Categories: World

After a month of war between Israel and Hamas, there is no sign of an end

More than a month of war between Israel and Hamas remains 11,000 dead – almost 10,000 in Gaza -, 241 hostages and the thousands of Israeli soldiers advancing overland into the Strip, whose population is suffering an unprecedented humanitarian disaster and where there seems to be no end in sight.

A month ago, Israel woke up to the worst tragedy in its 75-year history.

A month ago it also started the bloodiest month in my life of the 2.3 million Palestinians living in the Gaza Strip.

Since that fateful October 7, in which militants from the Islamist group Hamas massacred more than 1,400 Israelis – most of them civilians – and took more than 240 hostages, the region has been plunged into a nightmare whose scale cannot be measured by numbers.

More than 9,700 Palestinians killed in Gaza
More than 9,700 Palestinians have been killed in Gaza, including 4,000 children. Nearly 25,000 injured, added to more than 5,000 in Israel. About one and a half million internally displaced persons in the Belt and 200,000 in Israel.

Unprecedented figures, but they do not express what the mass graves full of corpses in the Strip and containers with the bodies of mutilated civilians rotting while Israeli forensics are still trying to identify them.

“This terrorist attack represents a turning point for Israel,” says Miri Eisin in an interview with EFE. who served for more than 20 years in the Israeli military intelligence service and run by Israel’s International Institute for Combating Terrorism.

“The massacre completely changed us, both in how we see Hamas and in our military actions. “The destruction of Hamas’ capabilities is the only alternative, and that means a long and difficult campaign,” he adds.

“Israel has not experienced a full-scale war in 50 years.”

Israel brought in a large number of troops
In order to destroy Hamas and take control of Gaza, Israel didn’t just bomb fierce enclave 31 consecutive days, but also introduced a significant number of troops, which in less than ten days managed to surround the strategic city of Gaza and divide the Strip between north and south.

“Israel itself has already acknowledged that this goes beyond self-defense,” Tahani Mustafa, a Palestinian analyst at the International Crisis Group, told EFE, who also condemned that “Palestinians continue to be treated as a problem to be solved, not as a people with legitimate rights and cares.

Many of these rights have multiple warnings International organizationshave been undermined over the past month by continuous attacks on civilian infrastructure in Gaza, including schools and hospitals, and by an iron siege by Israel, which after a Hamas attack a month ago blocked the entry of water, food, electricity, medical supplies and fuel, among other things.

“After a month, it would seem that no one has learned anything, and those who have the opportunity to redirect the situation are not interested in it”, believes Mustafa, who also believes that the only thing that has remained of the war so far is “a gigantic humanitarian disaster that distances andPalestinian cause self-determination as Israel’s ideal of security.”

The analyst also highlights the regional dimension of the conflict, which she describes as a “turning point in the Middle East”.

Other fronts
It refers to the spread of violence in Gaza to other fronts, mainly on the border between Israel and Lebanon, where more than 80 people have died in the past month as a result of the most serious exchange of fire since the war with the Lebanese Shiite group Hezbollah in 2006.

Added to this is a series of attacks towards Israel from Yemen and a significant increase in violence in the occupied West Bank, which was already experiencing the bloodiest year since the Second Intifada (2000-2005) and where more than 150 Palestinians and two Israelis have died since October 7.
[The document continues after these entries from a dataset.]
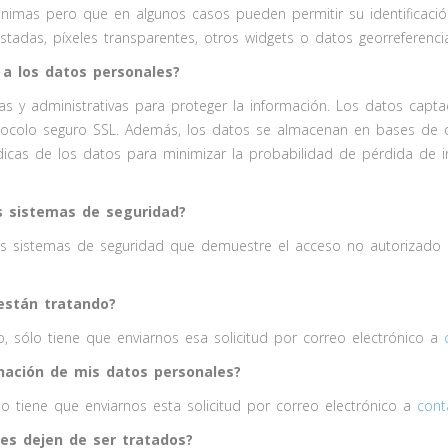
ónimas pero que en algunos casos pueden permitir su identificación
ustadas, píxeles transparentes, otros widgets o datos georreferenc
 a los datos personales?
cas y administrativas para proteger la información. Los datos cap
otocolo seguro SSL. Además, los datos se almacenan en bases de
dicas de los datos para minimizar la probabilidad de pérdida de 
os sistemas de seguridad?
os sistemas de seguridad que demuestre el acceso no autorizado d
están tratando?
 sólo tiene que enviarnos esa solicitud por correo electrónico a
inación de mis datos personales?
lo tiene que enviarnos esta solicitud por correo electrónico a
cont
es dejen de ser tratados?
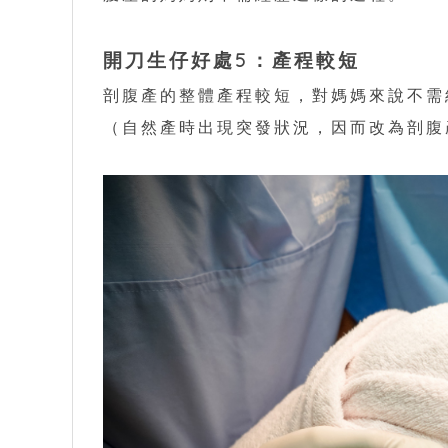
開刀生仔好處5：產程較短
剖腹產的整體產程較短，對媽媽來說不需
（自然產時出現突發狀況，因而改為剖腹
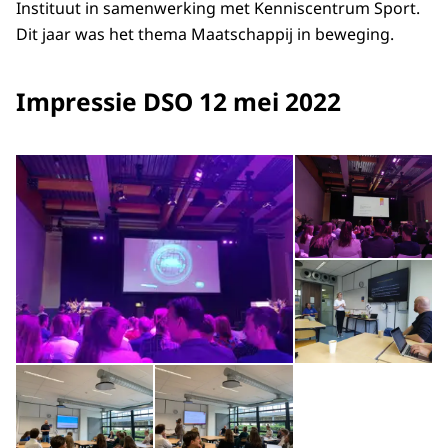
Instituut in samenwerking met Kenniscentrum Sport.
Dit jaar was het thema Maatschappij in beweging.
Impressie DSO 12 mei 2022
Open de galerij in vergrot
Op
Op
Open de galerij in vergrote weergave
Open de galerij in vergrot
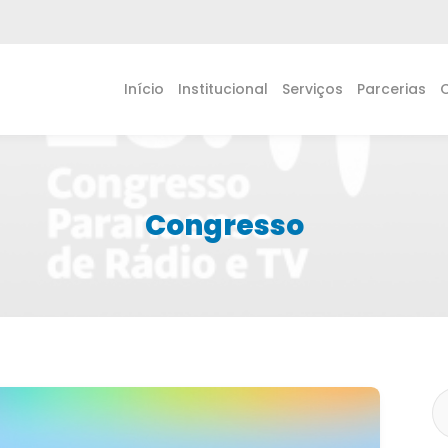
Início
Institucional
Serviços
Parcerias
Congresso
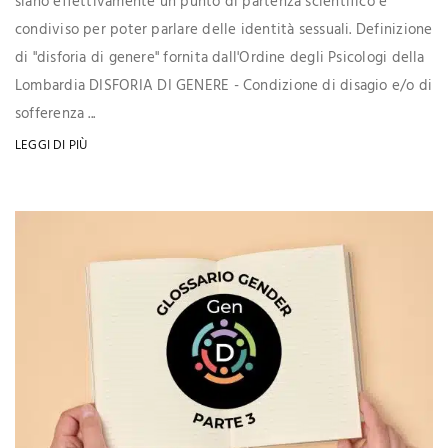
siano effettivamente un punto di partenza scientifico e
condiviso per poter parlare delle identità sessuali. Definizione
di "disforia di genere" fornita dall'Ordine degli Psicologi della
Lombardia DISFORIA DI GENERE - Condizione di disagio e/o di
sofferenza ...
LEGGI DI PIÙ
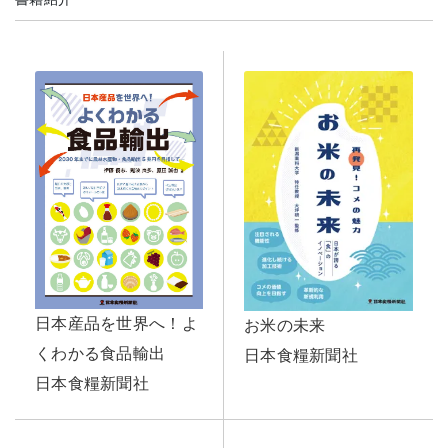
日本産品を世界へ！よ
お米の未来
くわかる食品輸出
日本食糧新聞社
日本食糧新聞社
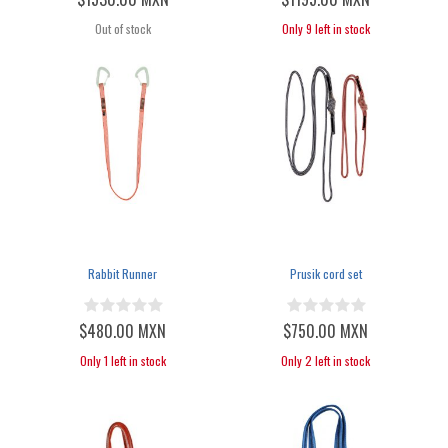
Out of stock
Only 9 left in stock
Rabbit Runner
Prusik cord set
$480.00 MXN
$750.00 MXN
Only 1 left in stock
Only 2 left in stock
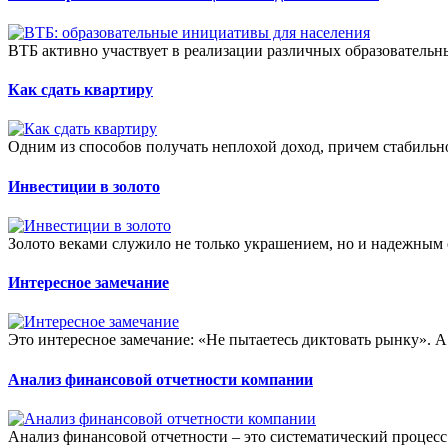
ВТБ активно участвует в реализации различных образовательн
Как сдать квартиру
Одним из способов получать неплохой доход, причем стабильно
Инвестиции в золото
Золото веками служило не только украшением, но и надежным 
Интересное замечание
Это интересное замечание: «Не пытаетесь диктовать рынку». 
Анализ финансовой отчетности компании
Анализ финансовой отчетности – это систематический процесс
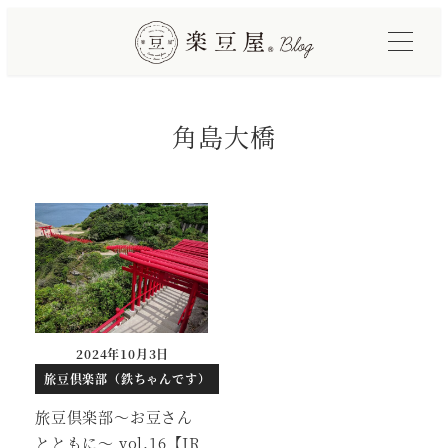
メ
イ
ン
コ
角島大橋
ン
テ
ン
ツ
へ
移
動
2024年10月3日
投稿日
旅豆倶楽部（鉄ちゃんです）
旅豆倶楽部～お豆さん
とともに～ vol.16【JR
When asked about the possibility of ending hostilities in the short term, both experts firmly ruled it out.

“For Israel, the idea of ​​a ceasefire is irrelevant, l“The only thing we could consider are humanitarian breaks,” explains Eisin, who believes that the war with Hamas could drag on for months because of the army’s decision to attack on land instead of “eliminating” the Gaza Strip from the air.

Mustafa, for his part, notes that the Israeli government, composed of right-wing, far-right and ultra-Orthodox parties, has no capacity or interest in de-escalating the conflict and is taking advantage of this situation to pursue other political goals.